> WHAT YOU ARE ASKED TO DO: Pictures excluded, return the lines below from the first through the line holding "[(C_S_AXIS_TDATA_WIDTH == 0".

RECORDS TO USE START

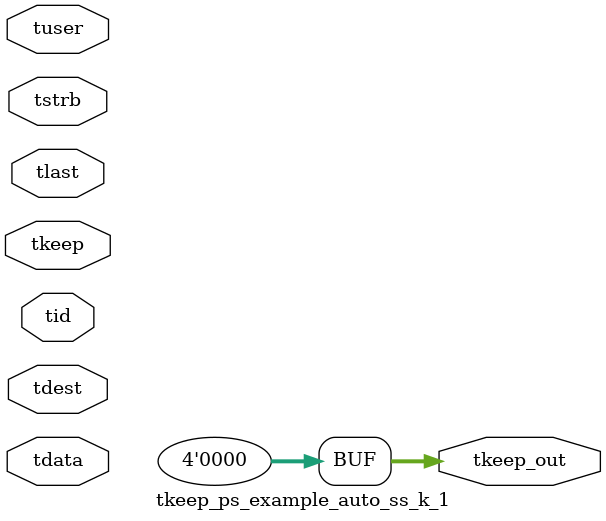
<source format=v>


`timescale 1ps/1ps

module tkeep_ps_example_auto_ss_k_1 #
(
parameter C_S_AXIS_TDATA_WIDTH = 32,
parameter C_S_AXIS_TUSER_WIDTH = 0,
parameter C_S_AXIS_TID_WIDTH   = 0,
parameter C_S_AXIS_TDEST_WIDTH = 0,
parameter C_M_AXIS_TDATA_WIDTH = 32
)
(
input  [(C_S_AXIS_TDATA_WIDTH == 0 ? 1 : C_S_AXIS_TDATA_WIDTH)-1:0     ] tdata,
input  [(C_S_AXIS_TUSER_WIDTH == 0 ? 1 : C_S_AXIS_TUSER_WIDTH)-1:0     ] tuser,
input  [(C_S_AXIS_TID_WIDTH   == 0 ? 1 : C_S_AXIS_TID_WIDTH)-1:0       ] tid,
input  [(C_S_AXIS_TDEST_WIDTH == 0 ? 1 : C_S_AXIS_TDEST_WIDTH)-1:0     ] tdest,
input  [(C_S_AXIS_TDATA_WIDTH/8)-1:0 ] tkeep,
input  [(C_S_AXIS_TDATA_WIDTH/8)-1:0 ] tstrb,
input                                                                    tlast,
output [(C_M_AXIS_TDATA_WIDTH/8)-1:0 ] tkeep_out
);

assign tkeep_out = {1'b0};

endmodule


</source>
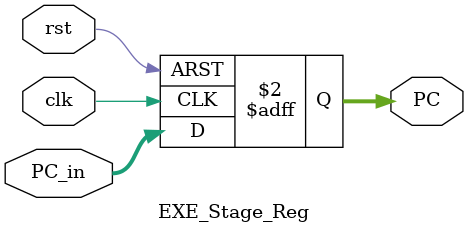
<source format=v>
module EXE_Stage_Reg(input clk, rst, input[31:0] PC_in, output reg[31:0] PC);
    always @(posedge clk, posedge rst) begin
      if(rst) PC <= 32'b0;
      else PC <= PC_in;
    end
endmodule
</source>
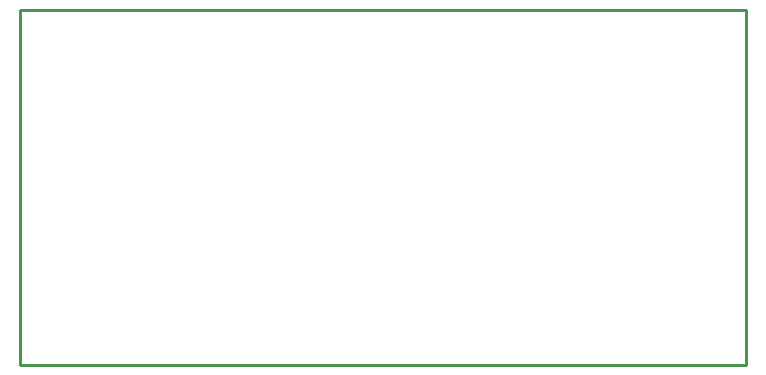
<source format=gm1>
G04*
G04 #@! TF.GenerationSoftware,Altium Limited,Altium Designer,18.1.9 (240)*
G04*
G04 Layer_Color=16711935*
%FSLAX25Y25*%
%MOIN*%
G70*
G01*
G75*
%ADD16C,0.01000*%
D16*
X0Y0D02*
X242126D01*
X0D02*
Y118110D01*
X242126D01*
Y0D02*
Y118110D01*
M02*

</source>
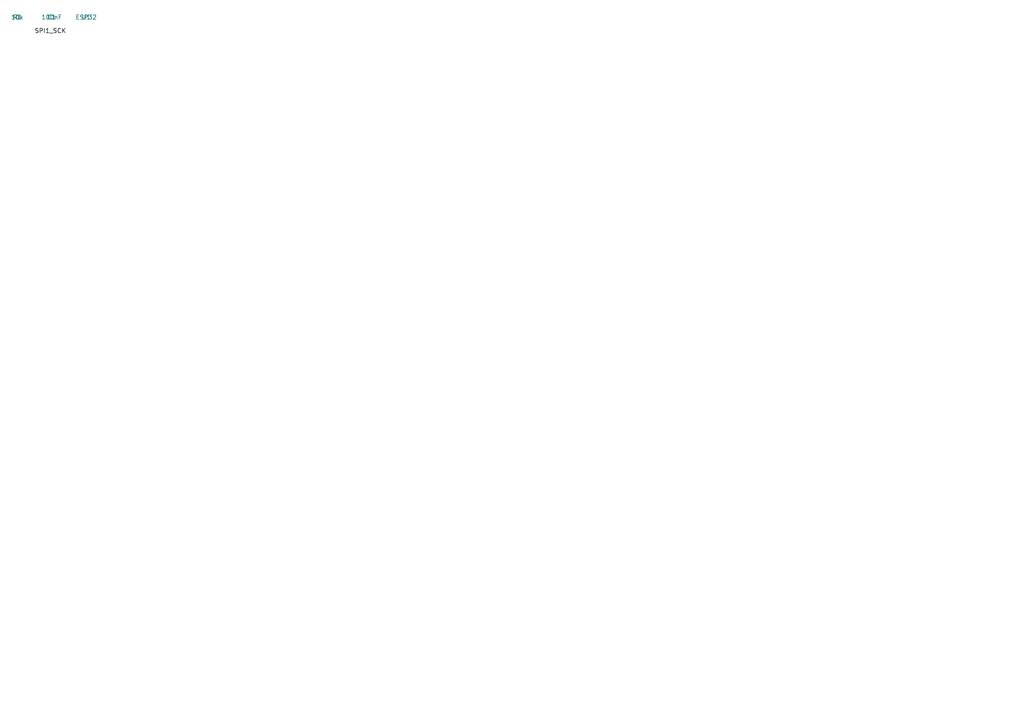
<source format=kicad_sch>
(kicad_sch (version 20211014) (generator kiutils)
  (paper "A4")

  (title_block
    (title "Test Schematic")
    (date "2026-02-17")
    (rev "1.0")
    (company "TestCo")
  )
  (lib_symbols)

  (label "SPI1_SCK" (at 10 10 0)
    (effects (font (size 1.27 1.27)) (justify left bottom))
    (uuid bbbb-0001)
  )

  (symbol (lib_id "Device:R") (at 5 5 0) (unit 1)
    (in_bom yes) (on_board yes)
    (uuid aaaa-0001)
    (property "Reference" "R1" (at 5 5 0)
      (effects (font (size 1.27 1.27)))
    )
    (property "Value" "10k" (at 5 5 0)
      (effects (font (size 1.27 1.27)))
    )
    (property "Footprint" "Resistor_SMD:R_0402_1005Metric" (at 5 5 0)
      (effects (font (size 1.27 1.27)) hide)
    )
    (property "Datasheet" "~" (at 5 5 0)
      (effects (font (size 1.27 1.27)) hide)
    )
    (instances
      (project "test"
        (path "/"
          (reference "R1") (unit 1)
        )
      )
    )
  )

  (symbol (lib_id "Device:C") (at 15 5 0) (unit 1)
    (in_bom yes) (on_board yes)
    (uuid aaaa-0002)
    (property "Reference" "C1" (at 15 5 0)
      (effects (font (size 1.27 1.27)))
    )
    (property "Value" "100nF" (at 15 5 0)
      (effects (font (size 1.27 1.27)))
    )
    (property "Footprint" "Capacitor_SMD:C_0402_1005Metric" (at 15 5 0)
      (effects (font (size 1.27 1.27)) hide)
    )
    (property "Datasheet" "~" (at 15 5 0)
      (effects (font (size 1.27 1.27)) hide)
    )
    (instances
      (project "test"
        (path "/"
          (reference "C1") (unit 1)
        )
      )
    )
  )

  (symbol (lib_id "Device:IC") (at 25 5 0) (unit 1)
    (in_bom yes) (on_board yes)
    (uuid aaaa-0003)
    (property "Reference" "U1" (at 25 5 0)
      (effects (font (size 1.27 1.27)))
    )
    (property "Value" "ESP32" (at 25 5 0)
      (effects (font (size 1.27 1.27)))
    )
    (property "Footprint" "" (at 25 5 0)
      (effects (font (size 1.27 1.27)) hide)
    )
    (property "Datasheet" "~" (at 25 5 0)
      (effects (font (size 1.27 1.27)) hide)
    )
    (instances
      (project "test"
        (path "/"
          (reference "U1") (unit 1)
        )
      )
    )
  )

  (sheet_instances
    (path "/" (page "1"))
  )
)

</source>
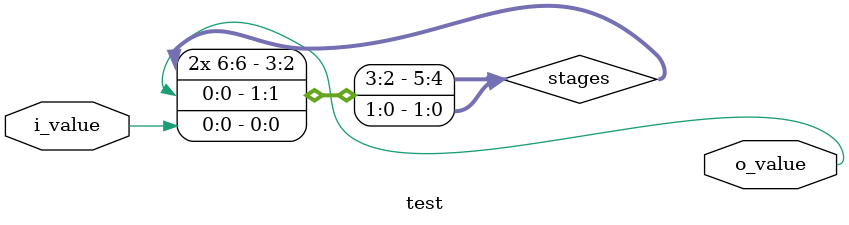
<source format=sv>
module test #(localparam N=4) (
  input logic i_value,
  output logic o_value);

  logic [(N*2)-1:0] stages;

  assign stages[0] = i_value;
  assign o_value = stages[1];

  always_comb begin
    for (int i=1; i<N-1; i++) begin
      for (int j=1; j<N-1; j++) begin
        stages[(i*N + j)] = stages[(i*N + j)-1];
      end
    end
  end

endmodule


</source>
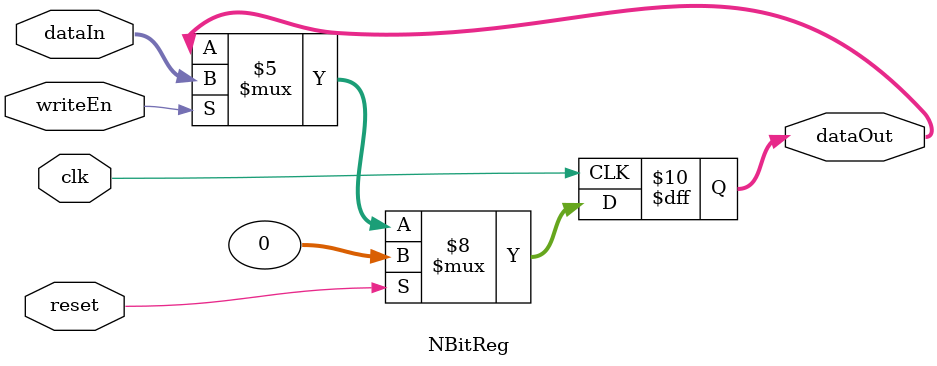
<source format=v>
`timescale 1ns / 1ps
module NBitReg(clk, dataIn, writeEn, reset, dataOut);

parameter dataWidth = 32;

input [dataWidth-1:0] dataIn;
input writeEn, reset, clk;
output reg [dataWidth-1:0] dataOut;

initial begin
	dataOut <= {dataWidth{1'b0}};
end

always @(posedge(clk)) begin
	if (reset == 1'b1) begin
		dataOut <= {dataWidth{1'b0}};
	end
	else if (writeEn == 1'b1) begin
		dataOut <= dataIn;
	end
	else;
end

endmodule

</source>
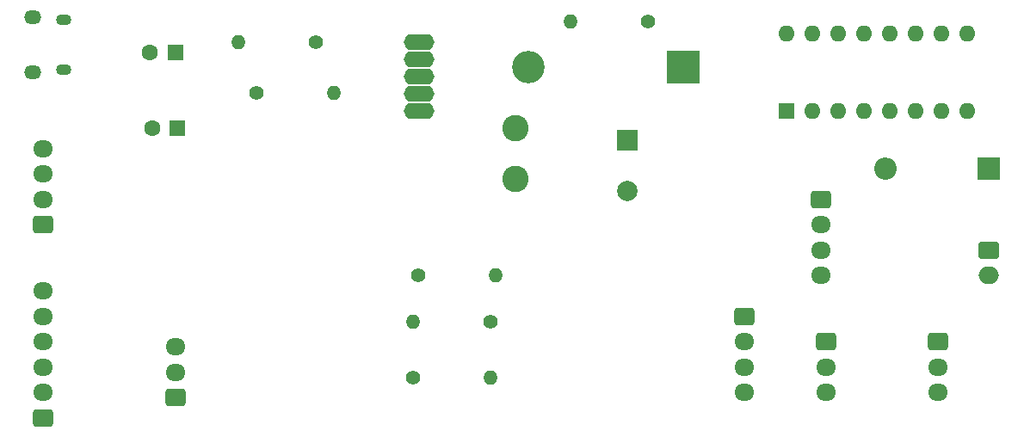
<source format=gbr>
%TF.GenerationSoftware,KiCad,Pcbnew,8.0.1*%
%TF.CreationDate,2024-03-22T20:00:45-04:00*%
%TF.ProjectId,PowerBoost_PCB,506f7765-7242-46f6-9f73-745f5043422e,rev?*%
%TF.SameCoordinates,Original*%
%TF.FileFunction,Soldermask,Bot*%
%TF.FilePolarity,Negative*%
%FSLAX46Y46*%
G04 Gerber Fmt 4.6, Leading zero omitted, Abs format (unit mm)*
G04 Created by KiCad (PCBNEW 8.0.1) date 2024-03-22 20:00:45*
%MOMM*%
%LPD*%
G01*
G04 APERTURE LIST*
G04 Aperture macros list*
%AMRoundRect*
0 Rectangle with rounded corners*
0 $1 Rounding radius*
0 $2 $3 $4 $5 $6 $7 $8 $9 X,Y pos of 4 corners*
0 Add a 4 corners polygon primitive as box body*
4,1,4,$2,$3,$4,$5,$6,$7,$8,$9,$2,$3,0*
0 Add four circle primitives for the rounded corners*
1,1,$1+$1,$2,$3*
1,1,$1+$1,$4,$5*
1,1,$1+$1,$6,$7*
1,1,$1+$1,$8,$9*
0 Add four rect primitives between the rounded corners*
20,1,$1+$1,$2,$3,$4,$5,0*
20,1,$1+$1,$4,$5,$6,$7,0*
20,1,$1+$1,$6,$7,$8,$9,0*
20,1,$1+$1,$8,$9,$2,$3,0*%
G04 Aperture macros list end*
%ADD10RoundRect,0.250000X0.725000X-0.600000X0.725000X0.600000X-0.725000X0.600000X-0.725000X-0.600000X0*%
%ADD11O,1.950000X1.700000*%
%ADD12C,2.600000*%
%ADD13R,1.600000X1.600000*%
%ADD14C,1.600000*%
%ADD15R,3.200000X3.200000*%
%ADD16O,3.200000X3.200000*%
%ADD17R,2.200000X2.200000*%
%ADD18O,2.200000X2.200000*%
%ADD19C,1.400000*%
%ADD20O,1.400000X1.400000*%
%ADD21O,1.700000X1.350000*%
%ADD22O,1.500000X1.100000*%
%ADD23RoundRect,0.250000X-0.725000X0.600000X-0.725000X-0.600000X0.725000X-0.600000X0.725000X0.600000X0*%
%ADD24R,2.000000X2.000000*%
%ADD25C,2.000000*%
%ADD26O,3.004000X1.604000*%
%ADD27O,1.600000X1.600000*%
%ADD28RoundRect,0.250000X-0.750000X0.600000X-0.750000X-0.600000X0.750000X-0.600000X0.750000X0.600000X0*%
%ADD29O,2.000000X1.700000*%
G04 APERTURE END LIST*
D10*
%TO.C,GPIOSOLENOID1*%
X28000000Y-44000000D03*
D11*
X28000000Y-41500000D03*
X28000000Y-39000000D03*
X28000000Y-36500000D03*
%TD*%
D12*
%TO.C,L1*%
X74500000Y-39500000D03*
X74500000Y-34500000D03*
%TD*%
D10*
%TO.C,GPIOSERVO1*%
X41000000Y-61000000D03*
D11*
X41000000Y-58500000D03*
X41000000Y-56000000D03*
%TD*%
D13*
%TO.C,C2*%
X41205113Y-34500000D03*
D14*
X38705113Y-34500000D03*
%TD*%
D15*
%TO.C,D1*%
X91000000Y-28500000D03*
D16*
X75760000Y-28500000D03*
%TD*%
D17*
%TO.C,D2*%
X121000000Y-38500000D03*
D18*
X110840000Y-38500000D03*
%TD*%
D19*
%TO.C,R6*%
X64380000Y-59000000D03*
D20*
X72000000Y-59000000D03*
%TD*%
D21*
%TO.C,J4*%
X27000000Y-29000000D03*
D22*
X30000000Y-28690000D03*
X30000000Y-23850000D03*
D21*
X27000000Y-23540000D03*
%TD*%
D13*
%TO.C,C1*%
X41000000Y-27000000D03*
D14*
X38500000Y-27000000D03*
%TD*%
D19*
%TO.C,R5*%
X72000000Y-53500000D03*
D20*
X64380000Y-53500000D03*
%TD*%
D23*
%TO.C,UltrasonicSensor1*%
X104500000Y-41500000D03*
D11*
X104500000Y-44000000D03*
X104500000Y-46500000D03*
X104500000Y-49000000D03*
%TD*%
D23*
%TO.C,Servo1*%
X116000000Y-55500000D03*
D11*
X116000000Y-58000000D03*
X116000000Y-60500000D03*
%TD*%
D19*
%TO.C,R3*%
X54810000Y-26000000D03*
D20*
X47190000Y-26000000D03*
%TD*%
D10*
%TO.C,GPIOINPUT1*%
X28000000Y-63000000D03*
D11*
X28000000Y-60500000D03*
X28000000Y-58000000D03*
X28000000Y-55500000D03*
X28000000Y-53000000D03*
X28000000Y-50500000D03*
%TD*%
D23*
%TO.C,Servo2*%
X105000000Y-55500000D03*
D11*
X105000000Y-58000000D03*
X105000000Y-60500000D03*
%TD*%
D24*
%TO.C,C3*%
X85500000Y-35632323D03*
D25*
X85500000Y-40632323D03*
%TD*%
D23*
%TO.C,RGBLED1*%
X97000000Y-53000000D03*
D11*
X97000000Y-55500000D03*
X97000000Y-58000000D03*
X97000000Y-60500000D03*
%TD*%
D26*
%TO.C,U1*%
X65000000Y-26000000D03*
X65000000Y-27700000D03*
X65000000Y-29400000D03*
X65000000Y-31100000D03*
X65000000Y-32800000D03*
%TD*%
D19*
%TO.C,R1*%
X87500000Y-24000000D03*
D20*
X79880000Y-24000000D03*
%TD*%
D19*
%TO.C,R2*%
X49000000Y-31000000D03*
D20*
X56620000Y-31000000D03*
%TD*%
D13*
%TO.C,U2*%
X101125000Y-32800000D03*
D27*
X103665000Y-32800000D03*
X106205000Y-32800000D03*
X108745000Y-32800000D03*
X111285000Y-32800000D03*
X113825000Y-32800000D03*
X116365000Y-32800000D03*
X118905000Y-32800000D03*
X118905000Y-25180000D03*
X116365000Y-25180000D03*
X113825000Y-25180000D03*
X111285000Y-25180000D03*
X108745000Y-25180000D03*
X106205000Y-25180000D03*
X103665000Y-25180000D03*
X101125000Y-25180000D03*
%TD*%
D19*
%TO.C,R4*%
X64880000Y-49000000D03*
D20*
X72500000Y-49000000D03*
%TD*%
D28*
%TO.C,SOLENOID1*%
X121000000Y-46500000D03*
D29*
X121000000Y-49000000D03*
%TD*%
M02*

</source>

RECORDS TO USE END

> YOUR RESPONSE:
<source format=v>


`timescale 1ps/1ps

module tkeep_ps_example_auto_ss_k_1 #
(
parameter C_S_AXIS_TDATA_WIDTH = 32,
parameter C_S_AXIS_TUSER_WIDTH = 0,
parameter C_S_AXIS_TID_WIDTH   = 0,
parameter C_S_AXIS_TDEST_WIDTH = 0,
parameter C_M_AXIS_TDATA_WIDTH = 32
)
(
input  [(C_S_AXIS_TDATA_WIDTH == 0 ? 1 : C_S_AXIS_TDATA_WIDTH)-1:0     ] tdata,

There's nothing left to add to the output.